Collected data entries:
*** Block opens ***

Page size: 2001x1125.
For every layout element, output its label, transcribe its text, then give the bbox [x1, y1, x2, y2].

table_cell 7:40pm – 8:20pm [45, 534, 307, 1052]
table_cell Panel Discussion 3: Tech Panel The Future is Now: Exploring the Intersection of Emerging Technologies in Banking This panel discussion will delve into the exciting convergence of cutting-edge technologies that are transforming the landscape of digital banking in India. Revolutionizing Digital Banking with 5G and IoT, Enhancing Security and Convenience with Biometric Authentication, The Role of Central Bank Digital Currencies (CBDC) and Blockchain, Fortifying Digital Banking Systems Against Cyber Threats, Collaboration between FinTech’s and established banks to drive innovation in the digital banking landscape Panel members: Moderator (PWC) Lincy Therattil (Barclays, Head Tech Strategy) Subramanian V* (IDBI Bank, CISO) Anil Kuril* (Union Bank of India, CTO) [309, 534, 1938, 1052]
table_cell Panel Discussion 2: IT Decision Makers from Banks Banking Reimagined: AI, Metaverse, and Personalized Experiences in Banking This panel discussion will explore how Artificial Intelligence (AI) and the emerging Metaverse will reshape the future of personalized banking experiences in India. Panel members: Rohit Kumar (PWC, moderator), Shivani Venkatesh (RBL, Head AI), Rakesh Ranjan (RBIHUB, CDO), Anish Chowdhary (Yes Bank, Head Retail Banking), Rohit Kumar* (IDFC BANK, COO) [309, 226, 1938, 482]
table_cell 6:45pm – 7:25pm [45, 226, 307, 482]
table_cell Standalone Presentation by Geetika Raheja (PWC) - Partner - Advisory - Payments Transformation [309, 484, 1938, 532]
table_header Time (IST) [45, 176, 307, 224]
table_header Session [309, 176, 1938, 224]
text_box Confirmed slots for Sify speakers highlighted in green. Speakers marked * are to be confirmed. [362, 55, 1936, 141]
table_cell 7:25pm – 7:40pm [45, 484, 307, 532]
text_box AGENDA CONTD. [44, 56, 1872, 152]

*** Block closes ***

• **WHAT YOU WILL DO**
Line by line, please copy the records above exactly.

• **REPLY**
Page size: 2001x1125.
For every layout element, output its label, transcribe its text, then give the bbox [x1, y1, x2, y2].

table_cell 7:40pm – 8:20pm [45, 534, 307, 1052]
table_cell Panel Discussion 3: Tech Panel The Future is Now: Exploring the Intersection of Emerging Technologies in Banking This panel discussion will delve into the exciting convergence of cutting-edge technologies that are transforming the landscape of digital banking in India. Revolutionizing Digital Banking with 5G and IoT, Enhancing Security and Convenience with Biometric Authentication, The Role of Central Bank Digital Currencies (CBDC) and Blockchain, Fortifying Digital Banking Systems Against Cyber Threats, Collaboration between FinTech’s and established banks to drive innovation in the digital banking landscape Panel members: Moderator (PWC) Lincy Therattil (Barclays, Head Tech Strategy) Subramanian V* (IDBI Bank, CISO) Anil Kuril* (Union Bank of India, CTO) [309, 534, 1938, 1052]
table_cell Panel Discussion 2: IT Decision Makers from Banks Banking Reimagined: AI, Metaverse, and Personalized Experiences in Banking This panel discussion will explore how Artificial Intelligence (AI) and the emerging Metaverse will reshape the future of personalized banking experiences in India. Panel members: Rohit Kumar (PWC, moderator), Shivani Venkatesh (RBL, Head AI), Rakesh Ranjan (RBIHUB, CDO), Anish Chowdhary (Yes Bank, Head Retail Banking), Rohit Kumar* (IDFC BANK, COO) [309, 226, 1938, 482]
table_cell 6:45pm – 7:25pm [45, 226, 307, 482]
table_cell Standalone Presentation by Geetika Raheja (PWC) - Partner - Advisory - Payments Transformation [309, 484, 1938, 532]
table_header Time (IST) [45, 176, 307, 224]
table_header Session [309, 176, 1938, 224]
text_box Confirmed slots for Sify speakers highlighted in green. Speakers marked * are to be confirmed. [362, 55, 1936, 141]
table_cell 7:25pm – 7:40pm [45, 484, 307, 532]
text_box AGENDA CONTD. [44, 56, 1872, 152]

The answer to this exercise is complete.